اًل بّرِنثِبِتٔ / El Principito — in Aljamiado.

Aljamiado refers to the practice of writing a Romance language, particularly Spanish or Portuguese, using the Arabic script. This phenomenon primarily occurred among Muslims (Moriscos) in Spain and Portugal, especially after the Christian Reconquista of the Iberian Peninsula, which culminated in the fall of Granada in 1492. It extended into the period of the Spanish Inquisition and the eventual expulsion of the Moriscos in the early 17th century.

The term “Aljamiado” is derived from the Arabic word “عجمية” (‘ajamīyah), meaning “foreign” or “non-Arab,” and refers to the use of the Arabic script to write non-Arabic languages. The practice began in the Middle Ages and continued for several centuries, serving as a means for the Moriscos and, to a lesser extent, the Sephardic Jews (who used Hebrew script for similar purposes), to clandestinely maintain their cultural and religious identity under Christian rule.

Aljamiado manuscripts covered a wide range of subjects, including religious texts (translations of the Quran, Islamic legal texts, prayers, and devotional literature), as well as secular works like poetry, medical treatises, and folk stories. These writings are invaluable historical documents that provide insights into the social, cultural, and religious lives of the Moriscos and Sephardic Jews during this period.

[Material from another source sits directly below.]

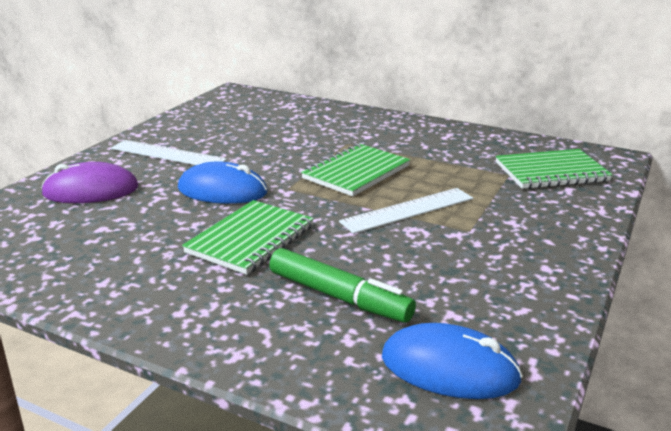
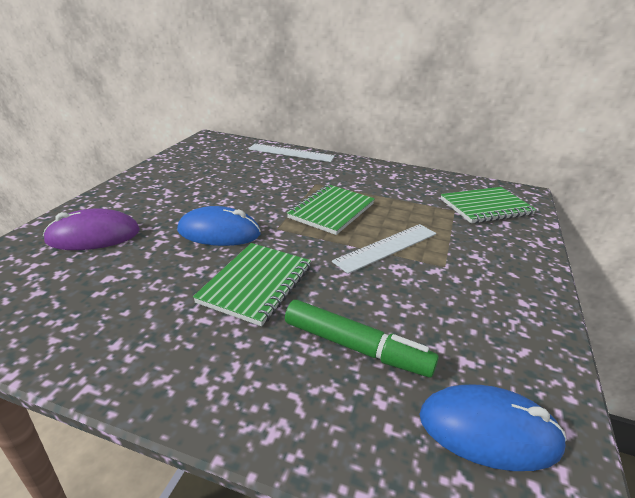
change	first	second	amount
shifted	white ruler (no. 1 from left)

Aljamiado writings played a crucial role in preserving the Islamic faith and cultural practices among the Moriscos, serving as a form of resistance against forced conversion and assimilation. For the Sephardic Jews, similar practices helped maintain their religious and cultural traditions.

The texts offer unique linguistic insights, revealing how Romance languages were spoken by these communities. They show the influence of Arabic (and, in the case of the Sephardic texts, Hebrew) on the vocabulary, syntax, and phonology of Spanish and Portuguese as used by the Moriscos and Sephardic Jews.

The secretive nature of Aljamiado texts, due to the threat of persecution, means that many manuscripts were hidden or destroyed. The discovery and study of surviving texts have been crucial for understanding the historical experiences of these marginalised communities. Scholars have worked to collect, transcribe, and analyze these documents, shedding light on a significant but often overlooked aspect of Iberian history.